> Exercise instructions:
(A) According to the roundtable text, why has the 3D TV market stalled?
(B) Transcribe the stretch of the roundtable text from "The various associated" through "on Bluetooth technology.".

> Passage to read:
Alix PaultreModerated by Alix Paultre, our roundtable this month deals with regulatory issues, and the question is: “How can the many standards organizations better cooperate with one another to improve the way things are done?”



Cees LinksCees Links, President of GreenPeak and Marketing Chair of ZigBee RF4CE Standards Group 

Competing companies offering different technology solutions for the same problem create market confusion for OEMs as well as for customers. For example, the 3D TV market has stalled because of different 3D rendering technologies (using active glasses, passive glasses, or – not glasses at all).

The various associated standardization bodies competing for the market have created an additional level of confusion. Some of the leading TV manufacturing companies have very actively participated in building a standard to synchronize 3D glasses by using ZigBee RF4CE technology (Z3S: ZigBee 3D Synchronization), while other TV manufacturers have decided to restart the whole effort based on Bluetooth technology.

Dumb, dumb, dumb…

Apparently the internal political positions and the complete overestimation of the value of technology (“better” versus “good enough”) are completely blindsiding companies. Consumers are not interested in technology - they are interested in safe choices that arise from uniform standards. As long as there are no standards, consumers will just sit back and tell the manufacturers: come back later, when you have sorted it out.

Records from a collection
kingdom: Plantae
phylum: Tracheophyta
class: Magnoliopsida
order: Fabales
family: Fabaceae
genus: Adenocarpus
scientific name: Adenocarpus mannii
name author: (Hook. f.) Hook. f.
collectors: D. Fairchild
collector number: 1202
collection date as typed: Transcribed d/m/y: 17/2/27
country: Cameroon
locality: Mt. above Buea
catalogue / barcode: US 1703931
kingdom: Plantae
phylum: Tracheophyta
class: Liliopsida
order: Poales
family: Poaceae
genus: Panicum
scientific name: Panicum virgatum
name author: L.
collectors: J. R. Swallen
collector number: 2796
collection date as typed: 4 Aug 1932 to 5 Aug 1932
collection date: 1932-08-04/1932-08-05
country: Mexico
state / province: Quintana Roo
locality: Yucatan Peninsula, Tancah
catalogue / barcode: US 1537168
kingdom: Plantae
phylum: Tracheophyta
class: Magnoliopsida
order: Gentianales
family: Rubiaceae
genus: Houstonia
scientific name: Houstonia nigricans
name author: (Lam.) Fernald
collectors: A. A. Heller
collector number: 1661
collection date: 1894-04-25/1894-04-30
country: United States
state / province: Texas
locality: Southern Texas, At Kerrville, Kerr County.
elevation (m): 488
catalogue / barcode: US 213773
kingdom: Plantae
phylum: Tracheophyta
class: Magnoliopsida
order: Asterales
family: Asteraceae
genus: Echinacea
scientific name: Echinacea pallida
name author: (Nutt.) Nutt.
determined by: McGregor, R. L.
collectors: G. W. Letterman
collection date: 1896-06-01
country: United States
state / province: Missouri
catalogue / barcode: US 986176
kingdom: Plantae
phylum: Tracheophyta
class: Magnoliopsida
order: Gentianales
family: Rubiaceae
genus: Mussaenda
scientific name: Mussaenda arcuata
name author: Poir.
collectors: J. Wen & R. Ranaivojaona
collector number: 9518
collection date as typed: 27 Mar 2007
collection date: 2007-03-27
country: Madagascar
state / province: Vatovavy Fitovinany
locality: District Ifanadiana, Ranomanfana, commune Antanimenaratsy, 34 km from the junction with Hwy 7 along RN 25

> Solutions by task:
(A) It stalled because of different 3D rendering technologies: active glasses, passive glasses, or no glasses at all.

(B)
The various associated standardization bodies competing for the market have created an additional level of confusion. Some of the leading TV manufacturing companies have very actively participated in building a standard to synchronize 3D glasses by using ZigBee RF4CE technology (Z3S: ZigBee 3D Synchronization), while other TV manufacturers have decided to restart the whole effort based on Bluetooth technology.